Problem to work on ▸ Retype exactly the lines from the one holding "Casa Carmen" through the final line of the data, both included.

Transcribed page contents:
..............................
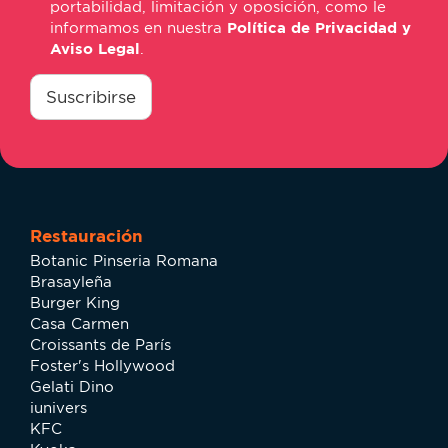
portabilidad, limitación y oposición, como le
informamos en nuestra
Política de Privacidad y
Aviso Legal
.
consentimiento
*
Suscribirse
Restauración
Botanic Pinseria Romana
Brasayleña
Burger King
Casa Carmen
Croissants de París
Foster's Hollywood
Gelati Dino
iunivers
KFC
..............................
Response to this exercise ▸
Casa Carmen
Croissants de París
Foster's Hollywood
Gelati Dino
iunivers
KFC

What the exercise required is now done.